Selon ces accords, aucune construction n’est autorisée dans un périmètre de 30 m autour du temple. Les autorités cambodgiennes ont également décrété « zone interdite » un secteur de 3 km autour du temple.
Une troisième zone, plus éloignée, a par ailleurs été réservée au développement. Elle prend naissance à la limite de la « zone interdite » et s’étend jusqu’au village de Sa Em. C’est ici que seront relogées les familles de Kor Muy.

319 autres familles, installées au pied du grand escalier du temple où elles exploitaient de petits commerces, ont quant à elles, tout perdu lors des accrochages du 3 avril. Leurs commerces et leurs habitations de bois sont parties en fumée, à la suite des tirs nourris de l’armée thaïlandaise. Elles ont été évacuées de justesse la veille des heurts à Sra Em et ont été provisoirement installées sous des tentes. Ces familles seront également relogées dans cette « zone de développement ». C’est aussi dans ce secteur que sera édifié le futur musée qui doit abriter les collections d’objet trouvés sur le site du temple.

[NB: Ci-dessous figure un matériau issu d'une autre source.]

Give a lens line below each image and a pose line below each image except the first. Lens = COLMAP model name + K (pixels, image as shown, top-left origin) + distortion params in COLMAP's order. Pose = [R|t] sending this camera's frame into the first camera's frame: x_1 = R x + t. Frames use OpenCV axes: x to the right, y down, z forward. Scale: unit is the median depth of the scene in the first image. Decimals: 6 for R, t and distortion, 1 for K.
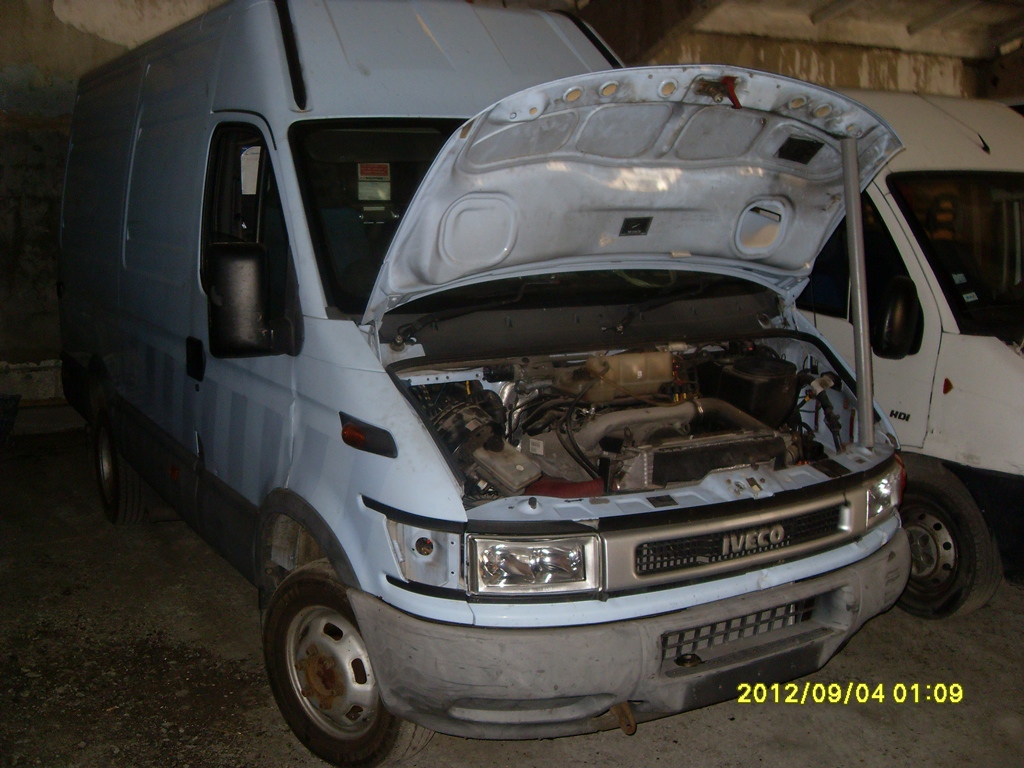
lens RADIAL K [[1296.2, 0, 512.0], [0, 1296.2, 384.0], [0, 0, 1]] dist [-0.213250, 0.281387]
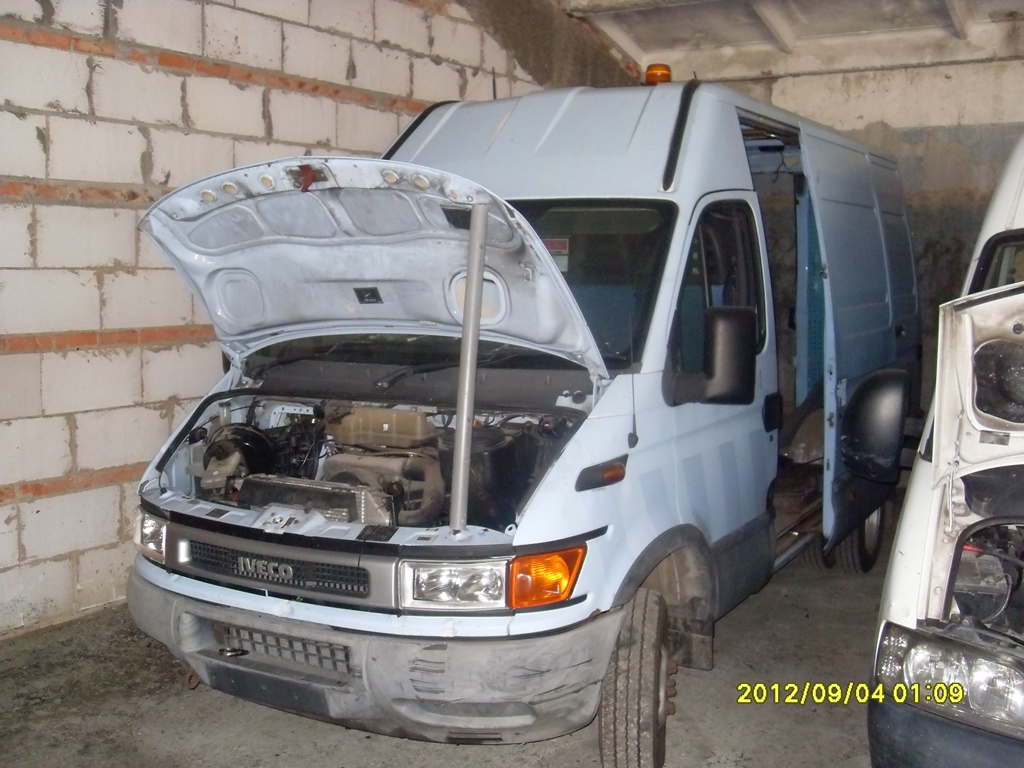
lens RADIAL K [[1296.2, 0, 512.0], [0, 1296.2, 384.0], [0, 0, 1]] dist [-0.213250, 0.281387]
pose [[0.409415, 0.078539, -0.908961, 1.195452], [-0.124625, 0.991763, 0.029560, -0.093894], [0.903796, 0.101177, 0.415831, 0.644095]]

L'incendie du marché situé au pied du grand escalier du temple de Preah Vihear le 3 avril 2009. Un tir de rocket de l’armée thaïlandaise est à l’origine du sinistre.

L’incendie du marché situé au pied du grand escalier du temple de Preah Vihear le 3 avril 2009. Un tir de rocket de l’armée thaïlandaise est à l’origine du sinistre.

Les autorités évoquent la construction d’un « village écologique », terme à la mode en occident, mais dont on voit mal ce qu’il signifie au Cambodge. Certes le gouvernement s’est engagé à dédommager les familles. Il leur sera fait donation d’un terrain de 50mX 100 auquel doit s’ajouter une compensation financière de 2 millions de riels (490 dollars). Le bois et la tôle pour les toitures leur sera fourni gratuitement.
En quoi ce village sera-t-il « écologique » ? Aucune précision n’a été fournie. Mais peut-être les autorités estiment-elles tout bonnement que le bois et la tôle sont des matériaux « écologiques » ? Auquel cas, les autorités n’inventeront pas l’eau chaude puisque les constructions de bric et de broc de Kor Moy et du marché utilisaient déjà ces même matériaux. Et pour le moins, la qualité générale de ces baraquements ne frappait guère le visiteur.
Sans parler des montagnes de détritus qui jonchent le sol de Kor Moy et des eaux usées qui ruissellent le long des cabanes.
On ignore également comment sera réalisé l’approvisionnement en eau, ce problème étant récurrent dans tout le secteur en saison sèche. A l’heure actuel, seul l’armée est approvisionné par camions citerne.
La construction d’une route desservant le nouveau village ainsi qu’une école et un temple sont envisagés. Le coût estimatif du projet est de 1 million de dollars.